• **WORK INSTRUCTION**
Start at the line in the entries below that contains "(37 F.SilkS user)", stop at the line that contains "(layerselection 0x00030_80000001)", and output exactly the lines in that span, both ends included.

(Electronic design files)
☆ ☆ ☆ ☆ ☆

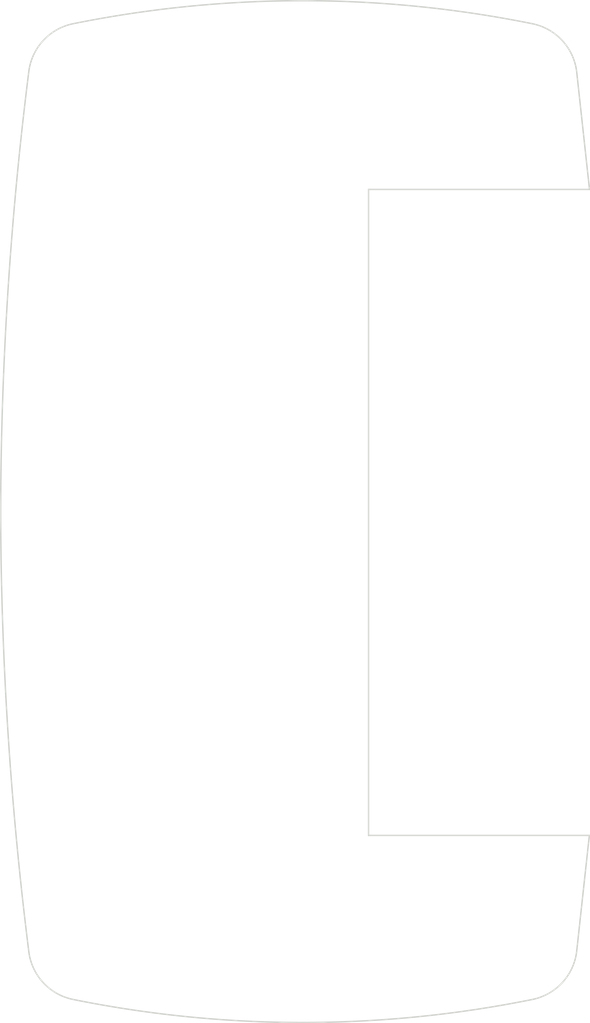
<source format=kicad_pcb>
(kicad_pcb (version 4) (host pcbnew 4.0.0-rc1-stable)

  (general
    (links 0)
    (no_connects 0)
    (area 121.949998 54.129343 376.418183 146.371478)
    (thickness 1.6)
    (drawings 18)
    (tracks 0)
    (zones 0)
    (modules 0)
    (nets 1)
  )

  (page A4)
  (layers
    (0 F.Cu signal)
    (31 B.Cu signal)
    (32 B.Adhes user)
    (33 F.Adhes user)
    (34 B.Paste user)
    (35 F.Paste user)
    (36 B.SilkS user)
    (37 F.SilkS user)
    (38 B.Mask user)
    (39 F.Mask user)
    (40 Dwgs.User user)
    (41 Cmts.User user)
    (42 Eco1.User user)
    (43 Eco2.User user)
    (44 Edge.Cuts user)
    (45 Margin user)
    (46 B.CrtYd user)
    (47 F.CrtYd user)
    (48 B.Fab user)
    (49 F.Fab user)
  )

  (setup
    (last_trace_width 0.25)
    (trace_clearance 0.2)
    (zone_clearance 0.508)
    (zone_45_only no)
    (trace_min 0.2)
    (segment_width 0.15)
    (edge_width 0.15)
    (via_size 0.6)
    (via_drill 0.4)
    (via_min_size 0.4)
    (via_min_drill 0.3)
    (uvia_size 0.3)
    (uvia_drill 0.1)
    (uvias_allowed no)
    (uvia_min_size 0.2)
    (uvia_min_drill 0.1)
    (pcb_text_width 0.3)
    (pcb_text_size 1.5 1.5)
    (mod_edge_width 0.15)
    (mod_text_size 1 1)
    (mod_text_width 0.15)
    (pad_size 1.524 1.524)
    (pad_drill 0.762)
    (pad_to_mask_clearance 0.2)
    (aux_axis_origin 0 0)
    (visible_elements FFFFFF7F)
    (pcbplotparams
      (layerselection 0x00030_80000001)
      (usegerberextensions false)
      (excludeedgelayer true)
      (linewidth 0.100000)
      (plotframeref false)
      (viasonmask false)
      (mode 1)
      (useauxorigin false)
      (hpglpennumber 1)
      (hpglpenspeed 20)
      (hpglpendiameter 15)
      (hpglpenoverlay 2)
      (psnegative false)
      (psa4output false)
      (plotreference true)
      (plotvalue true)
      (plotinvisibletext false)
      (padsonsilk false)
      (subtractmaskfromsilk false)
      (outputformat 1)
      (mirror false)
      (drillshape 1)
      (scaleselection 1)
      (outputdirectory ""))
  )

  (net 0 "")

  (net_class Default "This is the default net class."
    (clearance 0.2)
    (trace_width 0.25)
    (via_dia 0.6)
    (via_drill 0.4)
    (uvia_dia 0.3)
    (uvia_drill 0.1)
  )

  (gr_circle (center 143.519881 130.25) (end 147.213652 130.25) (layer Cmts.User) (width 0.1))
  (gr_circle (center 143.519881 70.25) (end 147.213652 70.25) (layer Cmts.User) (width 0.1))
  (gr_circle (center 143.519881 122.25) (end 144.591698 122.25) (layer Cmts.User) (width 0.1))
  (gr_arc (start 127.951907 69.410439) (end 127.126525 65.516731) (angle -70.19178735) (layer Edge.Cuts) (width 0.1))
  (gr_line (start 148.208127 123.309027) (end 148.208127 77.309027) (layer Edge.Cuts) (width 0.1))
  (gr_circle (center 143.519881 78.25) (end 144.591698 78.25) (layer Cmts.User) (width 0.1))
  (gr_arc (start 143.521106 54.179344) (end 127.124242 134.983117) (angle -22.93924196) (layer Edge.Cuts) (width 0.1))
  (gr_arc (start 159.087083 69.410595) (end 163.030869 68.867396) (angle -70.19406662) (layer Edge.Cuts) (width 0.1))
  (gr_arc (start 127.948226 131.093498) (end 124.012576 131.658074) (angle -69.87570578) (layer Edge.Cuts) (width 0.1))
  (gr_arc (start 376.037129 100.768337) (end 124.008881 68.867513) (angle -6.984253995) (layer Edge.Cuts) (width 0.1))
  (gr_line (start 163.951993 77.309027) (end 163.030869 68.867396) (layer Edge.Cuts) (width 0.1))
  (gr_line (start 163.029819 131.637391) (end 163.940406 123.309027) (layer Edge.Cuts) (width 0.1))
  (gr_arc (start 143.521107 146.321477) (end 159.912311 65.516045) (angle -22.93586995) (layer Edge.Cuts) (width 0.1))
  (gr_arc (start 159.09119 131.094073) (end 159.914585 134.983804) (angle -70.19367212) (layer Edge.Cuts) (width 0.1))
  (gr_arc (start 376.368182 99.706842) (end 122.000054 100.75) (angle -6.980967132) (layer Edge.Cuts) (width 0.1))
  (gr_line (start 163.940406 123.309027) (end 148.208127 123.309027) (layer Edge.Cuts) (width 0.1))
  (gr_line (start 148.208127 77.309027) (end 163.951993 77.309027) (layer Edge.Cuts) (width 0.1))
  (gr_line (start 122 99.75) (end 122.000054 100.75) (layer Edge.Cuts) (width 0.1))

)

</source>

☆ ☆ ☆ ☆ ☆

• **EXPECTED ANSWER**
    (37 F.SilkS user)
    (38 B.Mask user)
    (39 F.Mask user)
    (40 Dwgs.User user)
    (41 Cmts.User user)
    (42 Eco1.User user)
    (43 Eco2.User user)
    (44 Edge.Cuts user)
    (45 Margin user)
    (46 B.CrtYd user)
    (47 F.CrtYd user)
    (48 B.Fab user)
    (49 F.Fab user)
  )

  (setup
    (last_trace_width 0.25)
    (trace_clearance 0.2)
    (zone_clearance 0.508)
    (zone_45_only no)
    (trace_min 0.2)
    (segment_width 0.15)
    (edge_width 0.15)
    (via_size 0.6)
    (via_drill 0.4)
    (via_min_size 0.4)
    (via_min_drill 0.3)
    (uvia_size 0.3)
    (uvia_drill 0.1)
    (uvias_allowed no)
    (uvia_min_size 0.2)
    (uvia_min_drill 0.1)
    (pcb_text_width 0.3)
    (pcb_text_size 1.5 1.5)
    (mod_edge_width 0.15)
    (mod_text_size 1 1)
    (mod_text_width 0.15)
    (pad_size 1.524 1.524)
    (pad_drill 0.762)
    (pad_to_mask_clearance 0.2)
    (aux_axis_origin 0 0)
    (visible_elements FFFFFF7F)
    (pcbplotparams
      (layerselection 0x00030_80000001)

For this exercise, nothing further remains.